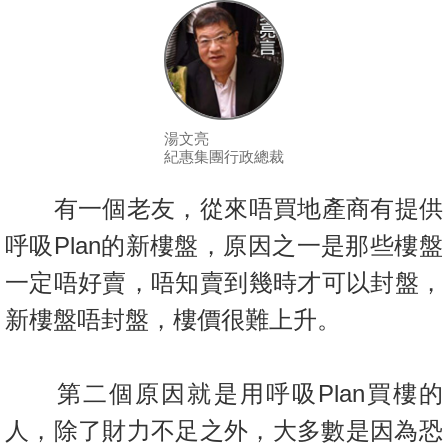
按
揭
地
產
博
湯文亮
紀惠集團行政總裁
客
有一個老友，從來唔買地產商有提供
地
產
呼吸Plan的新樓盤，原因之
一是那些樓盤
新
一定唔好賣，唔知賣到幾時才可以封盤，
聞
新樓盤唔封盤
，樓價很難上升。
數
據
第二個原因就是用呼吸Plan買樓的
公
佈
人，除了財力不足之外，大多
數是因為恐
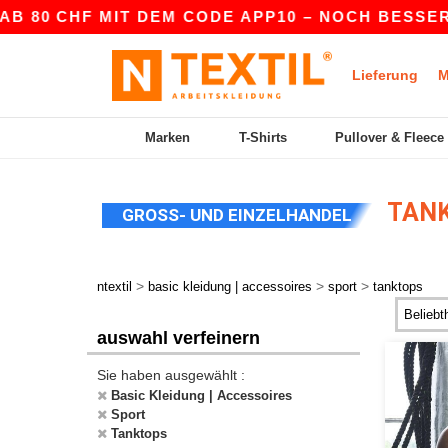
B 80 CHF MIT DEM CODE APP10 – NOCH BESSERE 
Lieferung
M
Marken
T-Shirts
Pullover & Fleece
TANK
GROSS- UND EINZELHANDEL
>
>
>
ntextil
basic kleidung | accessoires
sport
tanktops
auswahl verfeinern
Sie haben ausgewählt :
Basic Kleidung | Accessoires
Sport
Tanktops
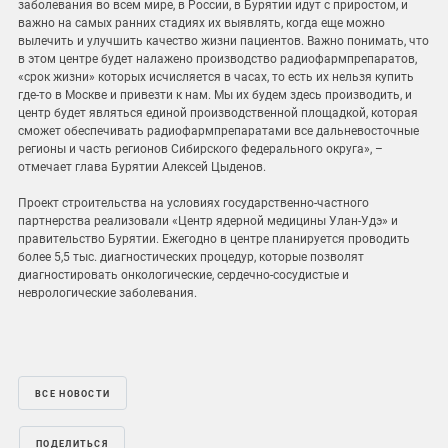
заболевания во всем мире, в России, в Бурятии идут с приростом, и
важно на самых ранних стадиях их выявлять, когда еще можно
вылечить и улучшить качество жизни пациентов. Важно понимать, что
в этом центре будет налажено производство радиофармпрепаратов,
«срок жизни» которых исчисляется в часах, то есть их нельзя купить
где-то в Москве и привезти к нам. Мы их будем здесь производить, и
центр будет являться единой производственной площадкой, которая
сможет обеспечивать радиофармпрепаратами все дальневосточные
регионы и часть регионов Сибирского федерального округа», –
отмечает глава Бурятии Алексей Цыденов.
Проект строительства на условиях государственно-частного
партнерства реализовали «Центр ядерной медицины Улан-Удэ» и
правительство Бурятии. Ежегодно в центре планируется проводить
более 5,5 тыс. диагностических процедур, которые позволят
диагностировать онкологические, сердечно-сосудистые и
неврологические заболевания.
ВСЕ НОВОСТИ
ПОДЕЛИТЬСЯ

::::::

**Assignment:**
Each line above that contains the word "жизни" should be returned.

**Answer section:**
вылечить и улучшить качество жизни пациентов. Важно понимать, что
«срок жизни» которых исчисляется в часах, то есть их нельзя купить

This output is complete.